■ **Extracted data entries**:
------

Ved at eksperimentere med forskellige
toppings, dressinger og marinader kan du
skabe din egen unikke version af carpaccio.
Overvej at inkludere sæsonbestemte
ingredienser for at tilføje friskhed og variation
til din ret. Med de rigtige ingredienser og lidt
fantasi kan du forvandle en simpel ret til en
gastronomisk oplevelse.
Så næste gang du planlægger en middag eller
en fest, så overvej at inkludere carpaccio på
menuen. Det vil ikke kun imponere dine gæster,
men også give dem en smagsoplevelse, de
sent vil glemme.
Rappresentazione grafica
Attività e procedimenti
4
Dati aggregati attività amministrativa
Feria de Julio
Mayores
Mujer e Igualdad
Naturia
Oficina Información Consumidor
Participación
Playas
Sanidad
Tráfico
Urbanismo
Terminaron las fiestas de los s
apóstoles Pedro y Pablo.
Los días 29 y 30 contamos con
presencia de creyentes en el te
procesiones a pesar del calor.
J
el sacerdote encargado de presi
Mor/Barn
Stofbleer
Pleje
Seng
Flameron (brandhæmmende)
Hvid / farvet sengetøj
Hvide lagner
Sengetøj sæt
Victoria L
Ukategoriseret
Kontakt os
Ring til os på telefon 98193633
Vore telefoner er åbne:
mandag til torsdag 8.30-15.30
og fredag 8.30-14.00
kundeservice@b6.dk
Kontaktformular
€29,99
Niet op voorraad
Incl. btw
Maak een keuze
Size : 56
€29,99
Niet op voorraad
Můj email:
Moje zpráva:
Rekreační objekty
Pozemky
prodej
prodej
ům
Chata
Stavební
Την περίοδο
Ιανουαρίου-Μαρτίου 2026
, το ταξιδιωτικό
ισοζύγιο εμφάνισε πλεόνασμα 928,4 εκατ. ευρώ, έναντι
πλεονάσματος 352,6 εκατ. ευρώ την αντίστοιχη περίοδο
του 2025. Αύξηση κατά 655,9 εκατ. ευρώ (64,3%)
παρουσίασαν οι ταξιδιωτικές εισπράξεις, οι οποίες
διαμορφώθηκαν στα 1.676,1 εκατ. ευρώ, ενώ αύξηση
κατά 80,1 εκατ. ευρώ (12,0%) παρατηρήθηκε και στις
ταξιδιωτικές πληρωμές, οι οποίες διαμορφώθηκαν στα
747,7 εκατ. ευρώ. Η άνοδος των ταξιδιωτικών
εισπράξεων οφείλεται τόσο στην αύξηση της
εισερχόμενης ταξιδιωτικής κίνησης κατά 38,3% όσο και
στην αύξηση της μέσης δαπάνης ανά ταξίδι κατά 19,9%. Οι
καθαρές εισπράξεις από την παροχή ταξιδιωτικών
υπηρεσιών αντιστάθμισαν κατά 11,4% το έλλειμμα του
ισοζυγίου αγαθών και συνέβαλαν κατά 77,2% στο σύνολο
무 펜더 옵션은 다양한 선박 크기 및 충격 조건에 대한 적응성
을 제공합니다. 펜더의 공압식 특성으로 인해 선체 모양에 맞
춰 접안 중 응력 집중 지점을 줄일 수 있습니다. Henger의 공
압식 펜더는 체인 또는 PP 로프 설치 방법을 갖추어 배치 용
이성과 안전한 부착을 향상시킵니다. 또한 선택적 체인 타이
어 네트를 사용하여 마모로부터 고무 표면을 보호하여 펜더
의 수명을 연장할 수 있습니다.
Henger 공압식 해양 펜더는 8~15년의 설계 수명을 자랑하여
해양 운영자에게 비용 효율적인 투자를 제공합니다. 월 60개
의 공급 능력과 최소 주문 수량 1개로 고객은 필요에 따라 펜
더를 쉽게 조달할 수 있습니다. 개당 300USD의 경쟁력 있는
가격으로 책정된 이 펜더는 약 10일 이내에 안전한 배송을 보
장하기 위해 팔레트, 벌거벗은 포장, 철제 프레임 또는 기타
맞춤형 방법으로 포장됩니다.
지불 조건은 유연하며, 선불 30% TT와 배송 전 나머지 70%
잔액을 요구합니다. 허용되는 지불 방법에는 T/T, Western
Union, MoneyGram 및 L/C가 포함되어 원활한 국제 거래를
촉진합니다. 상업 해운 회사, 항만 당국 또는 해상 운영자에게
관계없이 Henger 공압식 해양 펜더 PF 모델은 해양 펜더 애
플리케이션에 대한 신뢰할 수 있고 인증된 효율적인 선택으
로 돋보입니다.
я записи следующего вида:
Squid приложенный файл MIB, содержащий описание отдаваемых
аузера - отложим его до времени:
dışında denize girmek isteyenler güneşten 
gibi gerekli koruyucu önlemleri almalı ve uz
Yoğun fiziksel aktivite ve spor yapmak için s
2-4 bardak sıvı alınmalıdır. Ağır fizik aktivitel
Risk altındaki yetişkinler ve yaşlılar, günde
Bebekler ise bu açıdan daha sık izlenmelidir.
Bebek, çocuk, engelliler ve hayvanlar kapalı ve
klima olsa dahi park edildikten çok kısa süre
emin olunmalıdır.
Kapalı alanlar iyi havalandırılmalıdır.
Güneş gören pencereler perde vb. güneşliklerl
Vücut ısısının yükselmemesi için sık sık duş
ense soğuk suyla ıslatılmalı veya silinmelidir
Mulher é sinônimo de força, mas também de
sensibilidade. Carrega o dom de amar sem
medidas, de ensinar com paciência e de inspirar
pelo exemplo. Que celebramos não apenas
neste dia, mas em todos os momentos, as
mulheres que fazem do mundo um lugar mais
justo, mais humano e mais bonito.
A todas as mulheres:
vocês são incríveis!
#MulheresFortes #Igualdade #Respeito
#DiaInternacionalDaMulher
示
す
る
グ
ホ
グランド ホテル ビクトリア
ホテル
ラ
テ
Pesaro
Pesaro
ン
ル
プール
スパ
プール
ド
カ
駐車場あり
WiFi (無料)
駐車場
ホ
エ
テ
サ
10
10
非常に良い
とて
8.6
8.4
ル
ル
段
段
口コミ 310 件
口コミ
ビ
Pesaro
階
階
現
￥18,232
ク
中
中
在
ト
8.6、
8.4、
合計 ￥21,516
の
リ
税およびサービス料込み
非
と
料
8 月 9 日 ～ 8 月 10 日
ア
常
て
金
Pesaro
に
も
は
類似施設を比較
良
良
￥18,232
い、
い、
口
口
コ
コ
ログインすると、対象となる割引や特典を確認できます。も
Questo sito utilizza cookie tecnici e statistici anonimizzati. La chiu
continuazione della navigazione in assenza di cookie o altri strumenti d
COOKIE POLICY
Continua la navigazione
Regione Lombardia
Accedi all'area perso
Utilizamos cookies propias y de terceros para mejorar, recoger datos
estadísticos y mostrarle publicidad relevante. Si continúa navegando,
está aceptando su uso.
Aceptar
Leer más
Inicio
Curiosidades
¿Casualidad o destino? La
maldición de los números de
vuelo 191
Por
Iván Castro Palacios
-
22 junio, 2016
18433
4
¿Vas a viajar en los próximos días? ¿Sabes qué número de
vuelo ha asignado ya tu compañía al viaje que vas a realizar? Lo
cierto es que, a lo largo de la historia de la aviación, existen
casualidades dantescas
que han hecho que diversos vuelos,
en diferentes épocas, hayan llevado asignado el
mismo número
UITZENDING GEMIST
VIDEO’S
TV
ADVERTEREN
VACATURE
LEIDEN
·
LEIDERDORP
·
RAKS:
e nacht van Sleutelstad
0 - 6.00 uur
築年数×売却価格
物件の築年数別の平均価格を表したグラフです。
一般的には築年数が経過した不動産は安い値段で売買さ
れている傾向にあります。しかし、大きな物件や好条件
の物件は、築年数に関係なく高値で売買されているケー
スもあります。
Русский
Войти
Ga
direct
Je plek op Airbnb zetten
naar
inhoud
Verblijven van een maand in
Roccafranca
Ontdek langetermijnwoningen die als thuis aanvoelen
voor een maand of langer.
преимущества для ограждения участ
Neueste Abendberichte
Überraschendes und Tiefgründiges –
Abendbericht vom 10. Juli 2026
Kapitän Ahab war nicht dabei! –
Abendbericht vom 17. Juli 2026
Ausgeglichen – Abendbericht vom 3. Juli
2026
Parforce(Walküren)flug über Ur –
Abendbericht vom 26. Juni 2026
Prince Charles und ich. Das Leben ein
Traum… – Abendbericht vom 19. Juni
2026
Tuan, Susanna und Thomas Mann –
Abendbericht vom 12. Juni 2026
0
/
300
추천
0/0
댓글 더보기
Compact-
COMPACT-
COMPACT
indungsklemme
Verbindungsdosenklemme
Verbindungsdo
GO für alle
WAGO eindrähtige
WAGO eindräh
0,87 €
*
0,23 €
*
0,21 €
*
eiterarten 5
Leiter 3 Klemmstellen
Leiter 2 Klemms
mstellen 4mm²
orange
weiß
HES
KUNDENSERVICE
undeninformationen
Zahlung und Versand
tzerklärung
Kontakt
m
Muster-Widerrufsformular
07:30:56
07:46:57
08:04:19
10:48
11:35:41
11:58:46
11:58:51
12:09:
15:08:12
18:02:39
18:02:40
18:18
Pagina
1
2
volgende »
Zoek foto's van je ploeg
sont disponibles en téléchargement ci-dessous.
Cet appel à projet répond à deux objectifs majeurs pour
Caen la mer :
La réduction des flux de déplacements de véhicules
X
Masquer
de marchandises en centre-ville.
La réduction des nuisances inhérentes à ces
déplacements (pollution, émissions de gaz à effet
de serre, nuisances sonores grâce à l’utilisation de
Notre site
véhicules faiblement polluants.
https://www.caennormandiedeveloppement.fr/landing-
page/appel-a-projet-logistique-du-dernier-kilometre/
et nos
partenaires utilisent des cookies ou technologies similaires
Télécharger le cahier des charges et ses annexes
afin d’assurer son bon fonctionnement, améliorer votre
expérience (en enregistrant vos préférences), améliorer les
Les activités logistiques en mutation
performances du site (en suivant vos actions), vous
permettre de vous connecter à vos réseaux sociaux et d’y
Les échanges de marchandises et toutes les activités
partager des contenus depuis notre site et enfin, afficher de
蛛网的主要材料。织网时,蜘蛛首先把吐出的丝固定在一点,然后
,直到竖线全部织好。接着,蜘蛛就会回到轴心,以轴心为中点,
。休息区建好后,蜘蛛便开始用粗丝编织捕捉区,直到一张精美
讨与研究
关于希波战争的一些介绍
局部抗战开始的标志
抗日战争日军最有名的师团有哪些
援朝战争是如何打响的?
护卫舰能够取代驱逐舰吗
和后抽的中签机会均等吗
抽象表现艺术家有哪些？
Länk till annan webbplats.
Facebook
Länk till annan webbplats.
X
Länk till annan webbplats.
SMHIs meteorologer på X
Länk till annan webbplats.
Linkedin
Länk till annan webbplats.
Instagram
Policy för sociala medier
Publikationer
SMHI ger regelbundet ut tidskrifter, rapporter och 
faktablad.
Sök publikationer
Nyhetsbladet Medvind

------

■ **TASK PROMPT**: If a line of the records above holds the word "días", show it.

■ **SOLUTION FOR THIS PROBLEM**:
Los días 29 y 30 contamos con
¿Vas a viajar en los próximos días? ¿Sabes qué número de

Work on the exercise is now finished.